Casa da mãe Joana -  Lugar confuso e sem ordem. Joana condessa de Provence (1326/1386) liberou os bordéis em Avignon, na França e foi por eles homenageada.

Onde Judas perdeu as botas- Lugar muito distante. Depois de trair Jesus, Judas teria perdido suas botas e os 30 dinheiros num lugar que os soldados romanos procuraram sem sucesso.

Quem não tem cão caça com gato - Se você não pode fazer algo de uma maneira, se vira e faz de outra. A expressão, com o passar dos anos, se adulterou. Inicialmente se dizia "quem não tem cão caça como gato", ou seja, se esgueirando, astutamente, traiçoeiramente, como fazem os gatos.

Dá pá virada - Pessoa criadora de casos. A pá virada tem pouca utilidade prática.

Deixar de Nhenhenhém -  Conversa fiada. Na língua Tupi "nhee" significa falar. Como os índios não entendiam o que os portugueses falavam, diziam que eles faziam nhen-henh-nhém.

Não entender patavina - Não entender nada. A origem seria o fato de Tito Lívio, natural de Patavium (hoje Pádova, na Itália), usava um latim horroroso, originário de sua região, que poucos entendiam

Jurar de pés juntos - Afirmação definitiva sobre o assunto. Durante a Santa Inquisição, as pessoas tinham os pés e mãos amarradas juntas e deveriam jurar obediência à Igreja.

Testa de ferro Exercer o poder em nome de outro. O Duque Emanuele Filiberto di Savoia, conhecido como Testa di Ferro, foi rei de Chipre e Jerusalém. Mas tinha somente o título e nenhum poder verdadeiro.

Erro crasso - Alguém que comete um erro enorme. Crasso, integrante do primeiro triunvirato romano, com Júlio Cesar e Pompeu, foi derrotado pelos Partos pelos enormes erros militares que cometeu.

Lágrimas de crocodilo - Choro falso. O crocodilo, quando devora uma presa, faz uma força tão grande com suas mandíbulas, que pressiona as suas glândulas lacrimais, provocando lágrimas.

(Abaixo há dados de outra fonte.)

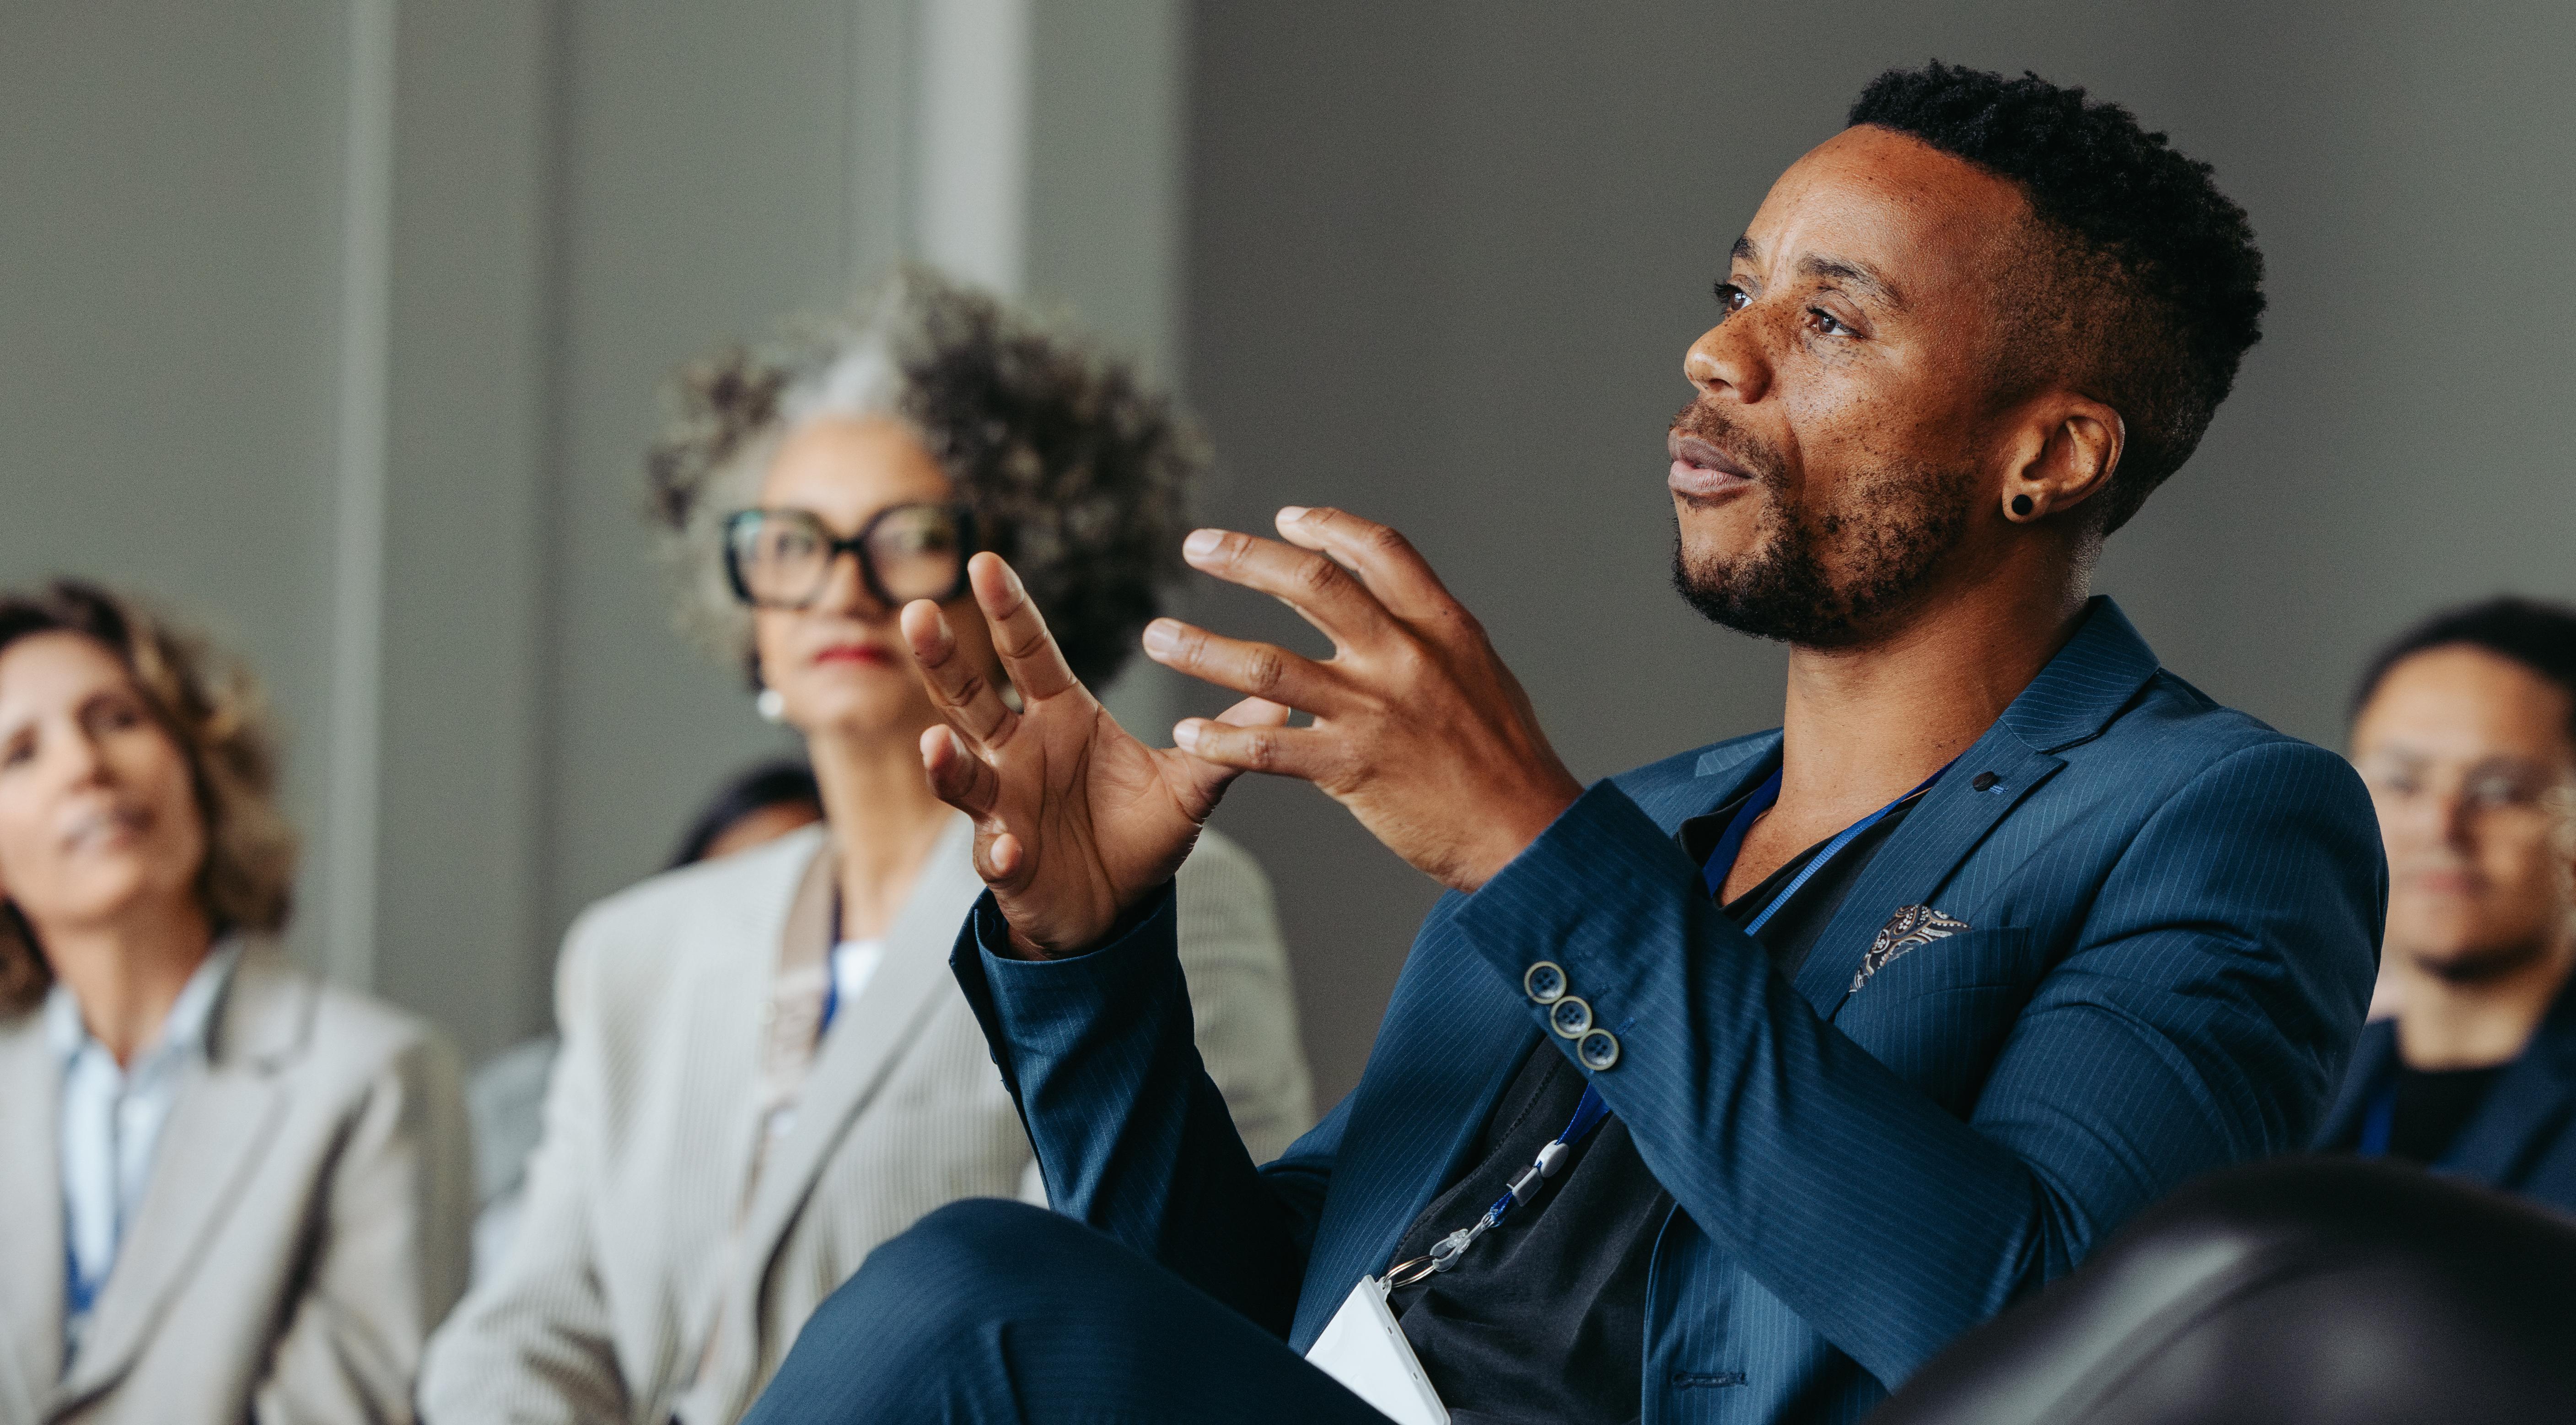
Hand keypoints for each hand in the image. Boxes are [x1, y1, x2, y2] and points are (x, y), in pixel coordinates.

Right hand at [905, 553, 1290, 956]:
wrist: (1115, 909)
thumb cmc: (1139, 834)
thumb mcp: (1190, 786)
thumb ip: (1225, 742)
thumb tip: (1283, 698)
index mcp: (1059, 716)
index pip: (1029, 653)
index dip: (1008, 611)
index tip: (985, 560)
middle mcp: (1018, 752)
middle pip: (971, 696)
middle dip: (943, 658)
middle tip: (917, 612)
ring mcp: (1003, 806)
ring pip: (962, 774)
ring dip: (946, 759)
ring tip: (937, 740)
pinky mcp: (1005, 862)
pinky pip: (996, 854)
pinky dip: (999, 851)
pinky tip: (1006, 847)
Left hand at [1144, 506, 1584, 891]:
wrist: (1528, 835)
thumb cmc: (1508, 760)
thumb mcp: (1483, 675)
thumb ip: (1433, 639)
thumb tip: (1395, 612)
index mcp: (1441, 627)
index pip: (1380, 552)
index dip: (1329, 528)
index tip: (1287, 518)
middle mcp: (1403, 657)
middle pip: (1312, 586)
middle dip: (1246, 559)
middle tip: (1197, 546)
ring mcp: (1374, 711)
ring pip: (1268, 665)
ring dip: (1203, 647)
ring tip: (1156, 637)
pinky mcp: (1351, 768)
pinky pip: (1267, 746)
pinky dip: (1220, 738)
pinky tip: (1187, 733)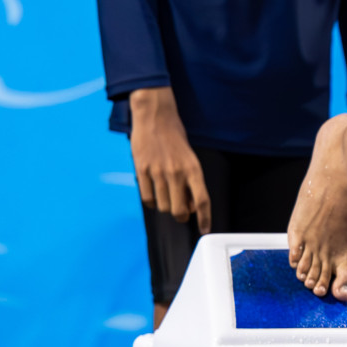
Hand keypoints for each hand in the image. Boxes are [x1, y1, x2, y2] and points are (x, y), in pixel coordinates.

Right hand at [130, 86, 210, 232]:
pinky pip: (147, 198)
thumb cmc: (175, 137)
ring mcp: (158, 172)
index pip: (202, 201)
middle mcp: (177, 173)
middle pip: (180, 210)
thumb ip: (191, 181)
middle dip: (182, 216)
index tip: (204, 229)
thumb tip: (193, 205)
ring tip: (166, 196)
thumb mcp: (190, 158)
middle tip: (181, 212)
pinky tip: (153, 193)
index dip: (205, 219)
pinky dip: (151, 201)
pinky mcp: (142, 170)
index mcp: (193, 169)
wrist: (155, 116)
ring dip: (166, 207)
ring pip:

Passar a mão na cabeça - Perdoar alguém. Vem do costume judaico de abençoar cristãos-novos, passando a mão pela cabeça e descendo pela face, enquanto se pronuncia a bênção.

Gatos pingados Pouca gente assistindo algo. Sua origem seria japonesa e se referia a um tipo de tortura - pingar óleo fervente em pessoas e animais, principalmente gatos - que poucas pessoas queriam assistir.

Queimar as pestanas - Estudar muito. Antes da descoberta da eletricidade, as pessoas liam à luz de velas. Quando se aproximavam muito da chama, poderiam queimar as pestanas.

Sem papas na língua -  Ser franco, dizer o que sabe, sem rodeios. A expressão vem da frase castelhana "no tener pepitas em la lengua". Pepitas, diminutivo de papas, são partículas que surgem na língua de algumas galinhas, é uma espécie de tumor que lhes obstrui o cacarejo. Quando não há pepitas (papas), a língua fica livre.

Maria vai com as outras -  Pessoa sem opinião. Dona Maria I, a mãe de D.João VI, chamada a Rainha Louca, foi declarada incapaz de governar e afastada do trono. Passou a viver recolhida e só era vista quando saía para caminhar a pé, escoltada por numerosas damas de companhia. Quando o povo via a rainha levada pelas damas nesse cortejo, costumava comentar: "Lá vai D. Maria com as outras".